3.1 Reversing Camera - Engine Running Fix 
The first problem I ran into is that the camera would work fine with the ignition switch in the ON position, but once I started the car it wouldn't work anymore. This reminded me of some old car stereo buzzing problems I used to have years ago which was fixed by a noise isolator. So I bought one of these and wired it in. This worked perfectly and now the camera worked exactly as intended. As a side note, this Response brand of noise isolator has lousy instructions. Their web instructions don't match with the paper instructions that they provided. Follow the wiring diagram above with the green wire going to the +12V of the car and the red wire going to the power input on the camera.

3.2 Reversing Camera - LED Light Polarity Fix
At this point the camera was working great, but the license plate light that it was integrated with did not light up! The LED light, unlike the incandescent light that it was replacing, cannot be put in any-which-way. There is a + and a - side and they need to be hooked up correctly. This picture shows the light working fine when providing +12V to the left contact. But it wouldn't work in the car which provided +12V on the right contact. I could prove this by crossing the wires like in this picture. I contacted the vendor on eBay and after showing them these pictures they went back into their inventory and found a camera module where the LED was wired the other way and sent it to me for free. This was good customer service, but I wonder if Audi wires their cars differently in Australia? Because Audi uses incandescent lights the polarity of this wiring doesn't matter, but it does with LEDs.

Excerpted records:
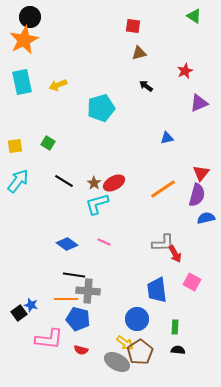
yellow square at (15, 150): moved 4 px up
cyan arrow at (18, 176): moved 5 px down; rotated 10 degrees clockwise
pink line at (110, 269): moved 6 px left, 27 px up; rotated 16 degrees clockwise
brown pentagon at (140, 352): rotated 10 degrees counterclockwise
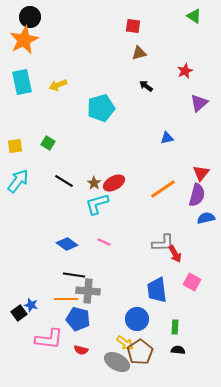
purple triangle at (199, 103): rotated 18 degrees counterclockwise
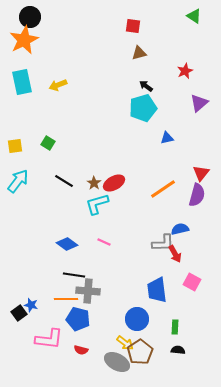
cyan pentagon at (101, 108): moved 42 px right
blue semicircle at (206, 218): moved 26 px left, 11 px down
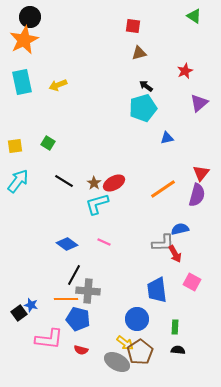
black line at (74, 275): rotated 70 degrees counterclockwise
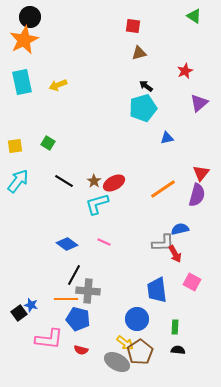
brown star at (94, 183): moved 2 px up
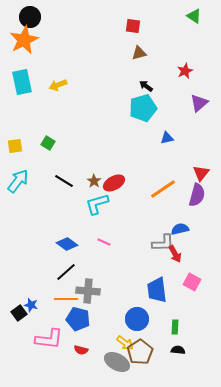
black line at (74, 275): moved 8 px left, 3 px up; rotated 20 degrees clockwise
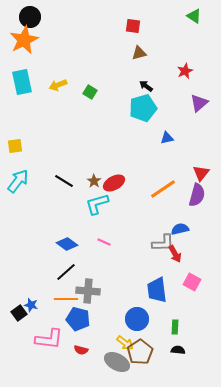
green square at (48, 143): moved 42 px right, 51 px up
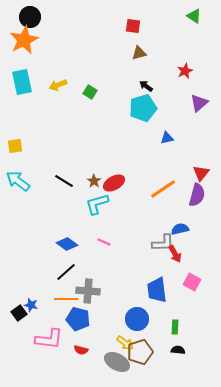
cyan arrow at (18, 181): rotated 90 degrees counterclockwise
brown pentagon at (140, 352): rotated 15 degrees clockwise
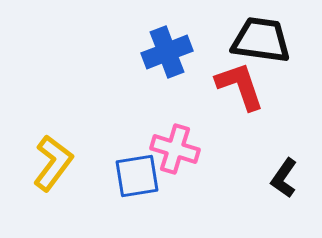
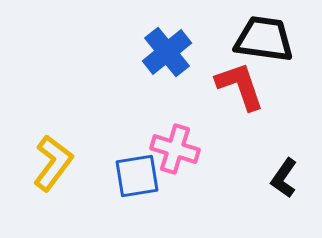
black trapezoid: moved 3 px right, 1 px up
blue cross: rotated 18 degrees counterclockwise
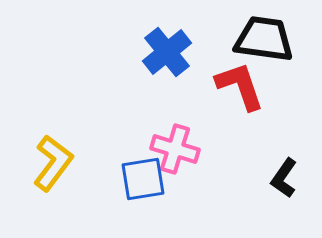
blue square: moved 6 px right, 3 px down
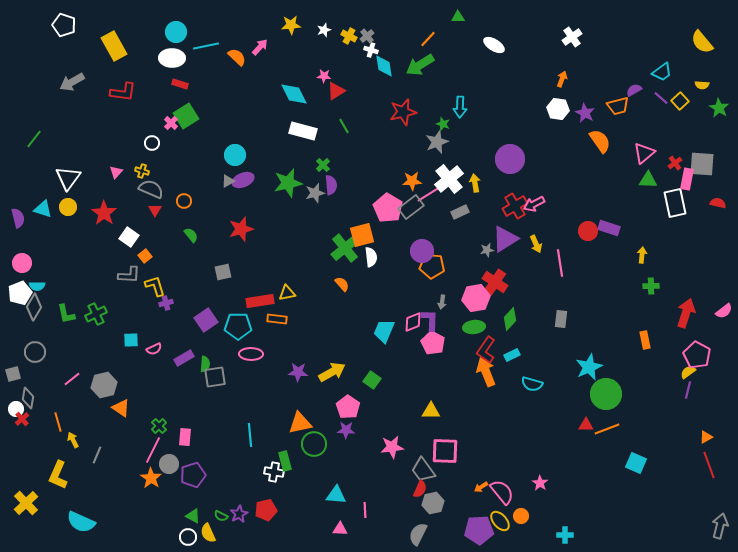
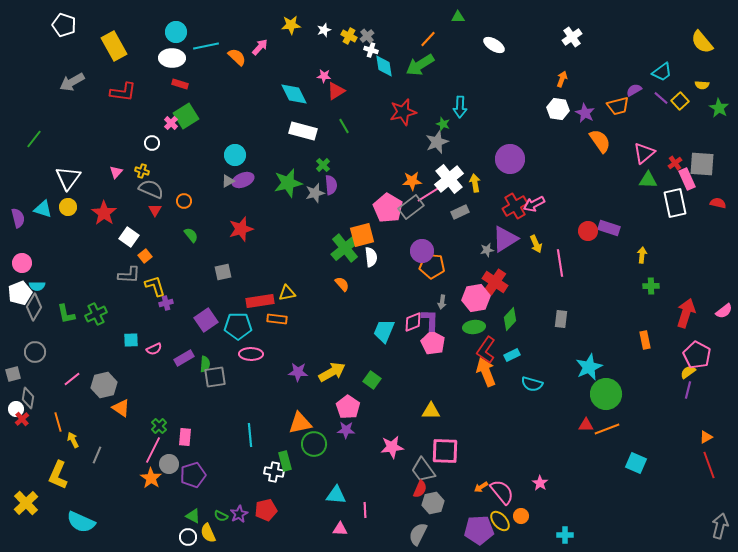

Problems to work on:
**a)** In the reversing camera text, what device got the camera working again with the engine running?
**b)** Please pick up the reversing camera text after its final sentence and continue writing it.
The listing above stands apart from the reversing camera text.

Exercise answers:
**a)** A noise isolator.

**b)**
3.3 Reversing Camera - Light Bulb Warning / CANBUS Error Fix
Now that the LED was working with the replacement camera module the car would give a Light Bulb Failure Warning (a.k.a. CANBUS Error). Because the LED draws so much less power than the incandescent bulb, the engine computer thinks the bulb is burned out. This meant a very annoying beep every time the lights came on. The next goal was to fix the light bulb warning. After some Googling around, I found this product which basically puts a load on the line to fool the engine computer into thinking that the bulb is there. You can easily do this yourself by wiring a resistor in parallel with the LED, but this solution was nice in that it was plug-and-play with the correct connections at either end. I also replaced the bulb on the other side of the license plate with one of these so that the lighting would be even and to avoid drawing too much load with the resistor packs.

To see how the final installation looks of the camera with fully working LED lights as well, click on my original link above.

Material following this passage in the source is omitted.